Using the data below, return every line that holds the word "protein".

__SOURCE INFORMATION__.

☆ ☆ ☆ ☆ ☆

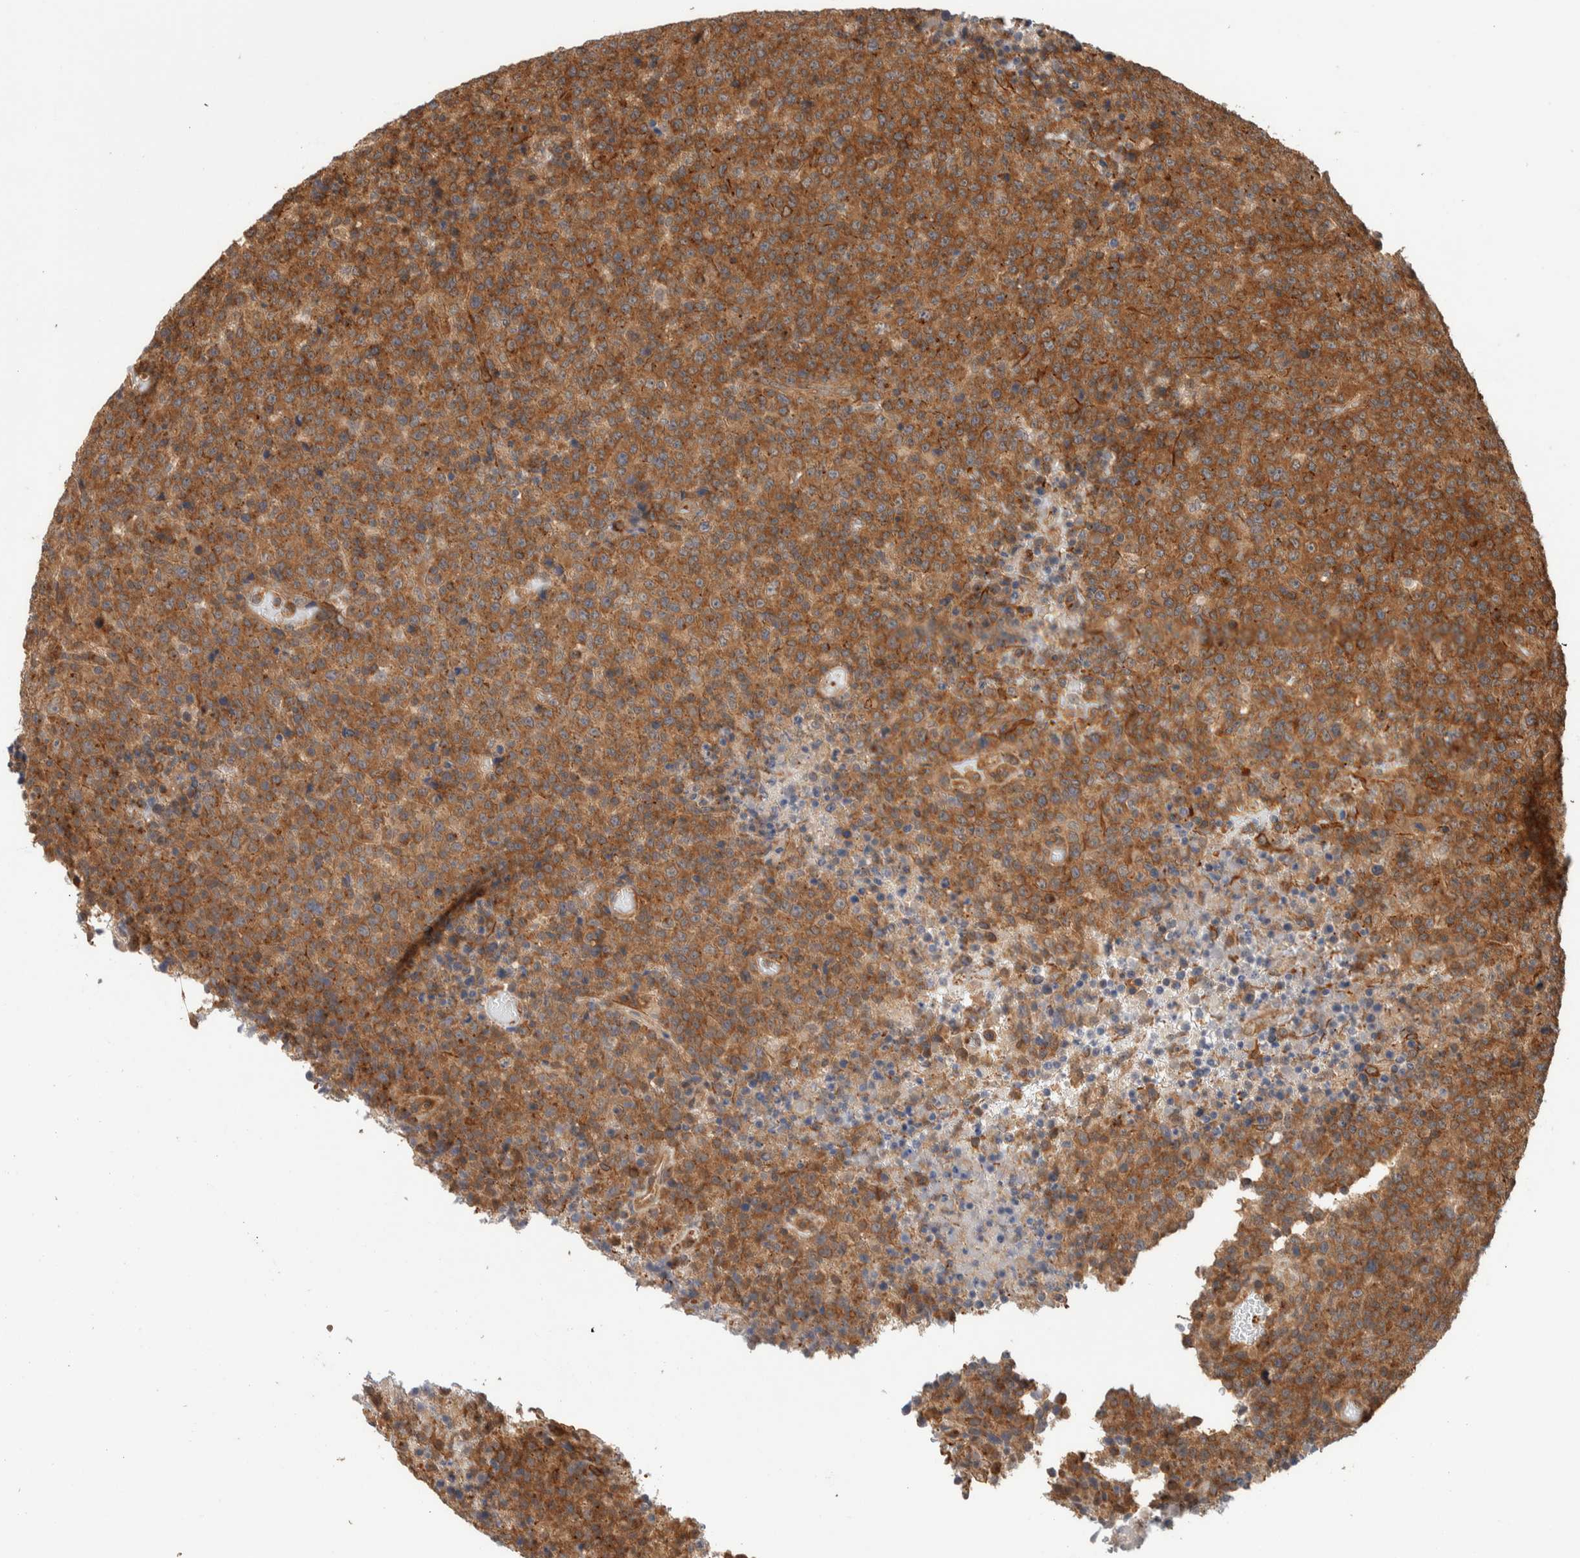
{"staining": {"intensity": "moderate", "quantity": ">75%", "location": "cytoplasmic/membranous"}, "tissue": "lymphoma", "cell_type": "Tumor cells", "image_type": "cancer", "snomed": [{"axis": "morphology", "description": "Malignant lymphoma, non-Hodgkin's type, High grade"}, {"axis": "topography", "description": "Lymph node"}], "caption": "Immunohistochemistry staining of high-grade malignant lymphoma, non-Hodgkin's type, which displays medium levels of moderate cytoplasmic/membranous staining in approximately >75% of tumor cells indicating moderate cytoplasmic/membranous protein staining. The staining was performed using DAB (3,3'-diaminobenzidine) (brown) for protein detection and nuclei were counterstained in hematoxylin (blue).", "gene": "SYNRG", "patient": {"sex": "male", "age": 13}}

☆ ☆ ☆ ☆ ☆

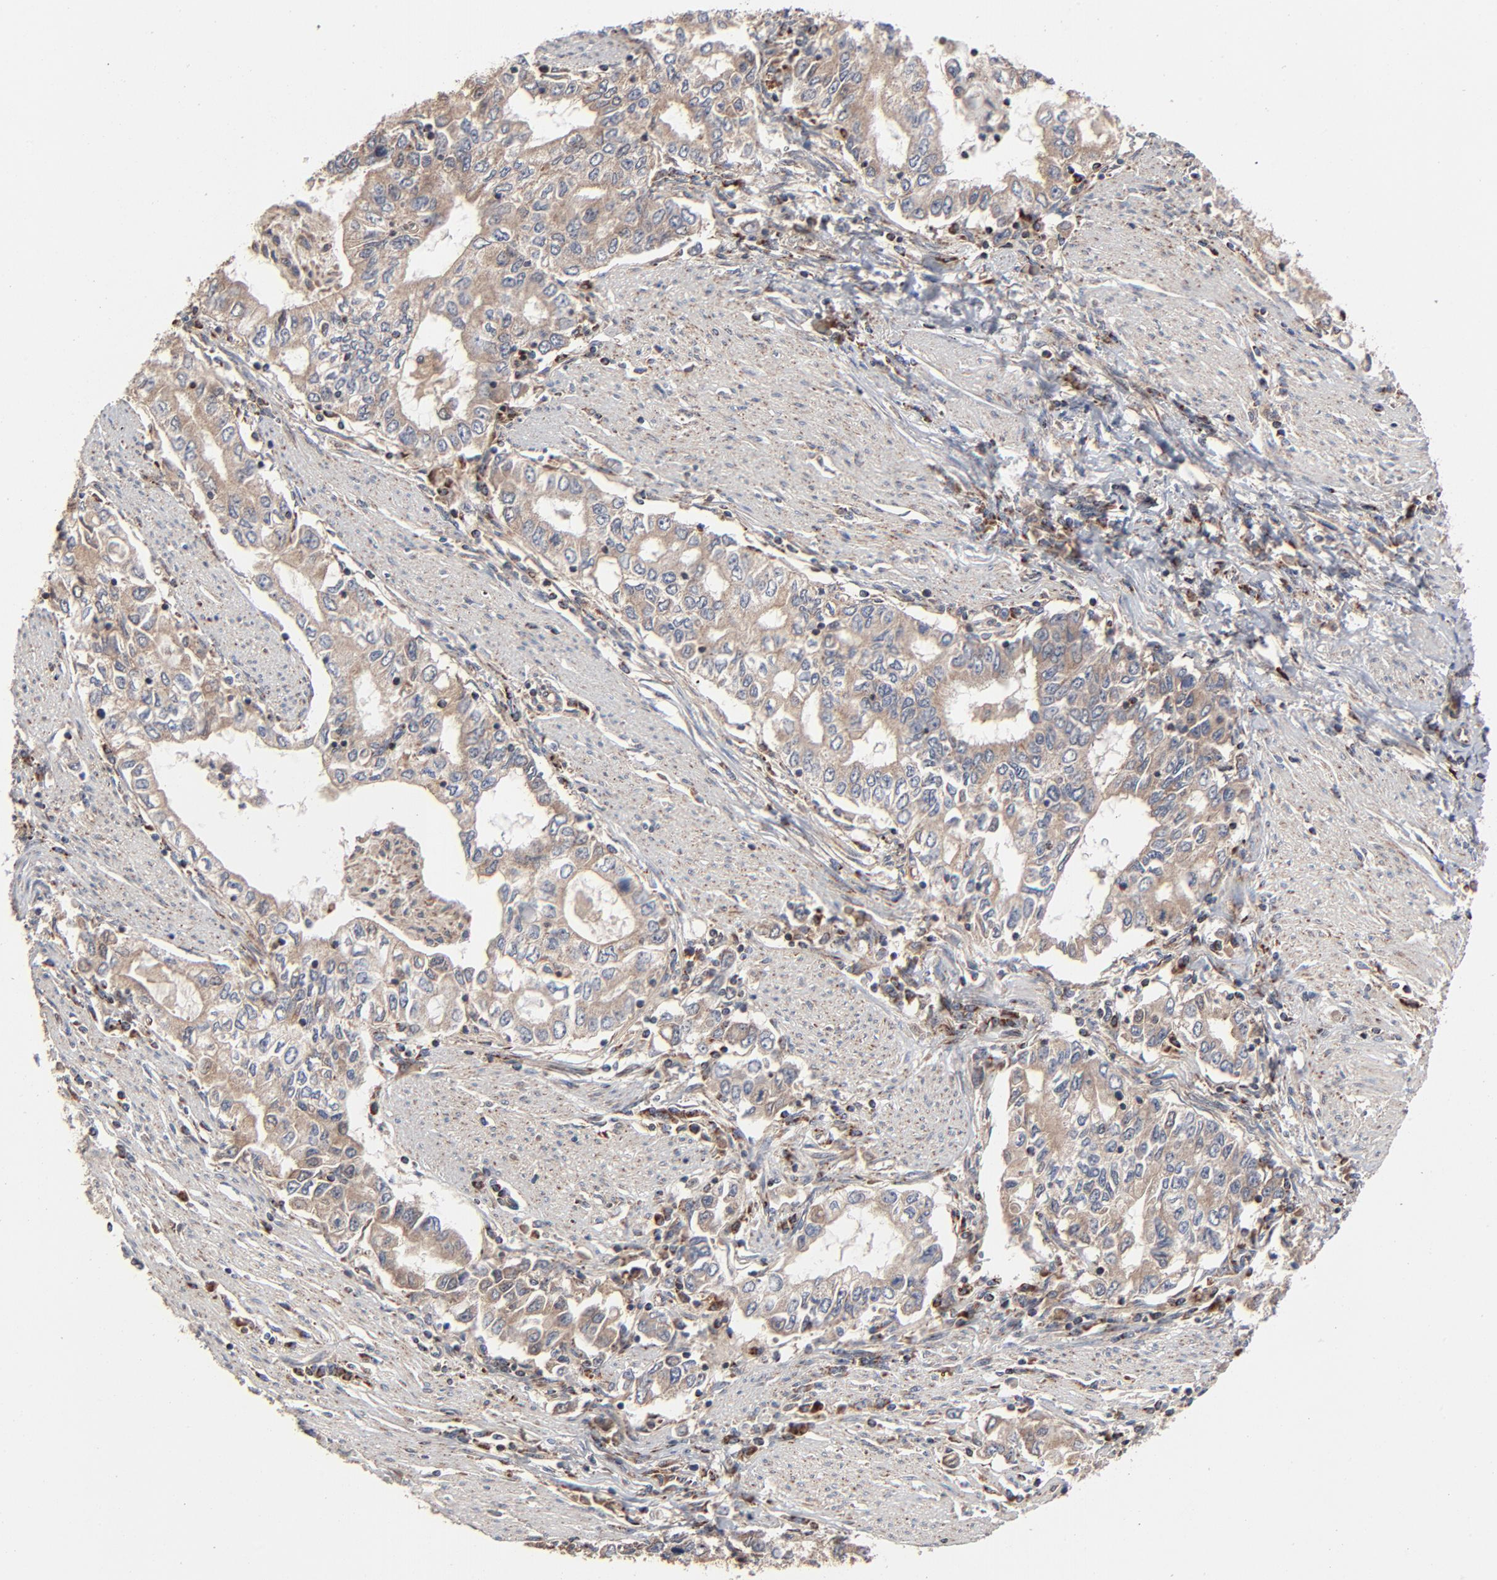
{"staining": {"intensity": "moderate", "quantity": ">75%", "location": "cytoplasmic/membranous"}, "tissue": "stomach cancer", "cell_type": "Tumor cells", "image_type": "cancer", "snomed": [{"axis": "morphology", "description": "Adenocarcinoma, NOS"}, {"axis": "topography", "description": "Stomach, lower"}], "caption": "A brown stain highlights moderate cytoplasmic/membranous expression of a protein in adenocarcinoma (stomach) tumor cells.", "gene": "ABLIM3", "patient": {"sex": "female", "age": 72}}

☆ ☆ ☆ ☆ ☆

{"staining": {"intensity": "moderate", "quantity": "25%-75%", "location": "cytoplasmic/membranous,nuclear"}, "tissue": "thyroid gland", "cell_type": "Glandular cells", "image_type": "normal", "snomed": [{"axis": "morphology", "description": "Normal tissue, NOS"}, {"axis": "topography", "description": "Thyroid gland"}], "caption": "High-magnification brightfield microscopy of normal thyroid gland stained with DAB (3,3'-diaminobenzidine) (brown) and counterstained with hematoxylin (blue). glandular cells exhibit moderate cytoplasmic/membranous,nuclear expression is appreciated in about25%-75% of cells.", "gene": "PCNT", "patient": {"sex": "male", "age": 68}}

☆ ☆ ☆ ☆ ☆

__SOLUTION__.
{"staining": {"intensity": "moderate", "quantity": ">75%", "location": "cytoplasmic/membranous"}, "tissue": "lymphoma", "cell_type": "Tumor cells", "image_type": "cancer", "snomed": [{"axis": "morphology", "description": "Malignant lymphoma, non-Hodgkin's type, High grade"}, {"axis": "topography", "description": "Lymph node"}], "caption": "Immunohistochemistry staining of high-grade malignant lymphoma, non-Hodgkin's type, which displays medium levels of moderate cytoplasmic/membranous staining in approximately >75% of tumor cells indicating moderate cytoplasmic/membranous protein staining. The staining was performed using DAB (3,3'-diaminobenzidine) (brown) for protein detection and nuclei were counterstained in hematoxylin (blue).", "gene": "SYNRG", "patient": {"sex": "male", "age": 13}}
{"staining": {"intensity": "moderate", "quantity": ">75%", "location": "cytoplasmic/membranous"}, "tissue": "stomach cancer", "cell_type": "Tumor cells", "image_type": "cancer", "snomed": [{"axis": "morphology", "description": "Adenocarcinoma, NOS"}, {"axis": "topography", "description": "Stomach, lower"}], "caption": "A brown stain highlights moderate cytoplasmic/membranous expression of a protein in adenocarcinoma (stomach) tumor cells.", "gene": "ABLIM3", "patient": {"sex": "female", "age": 72}}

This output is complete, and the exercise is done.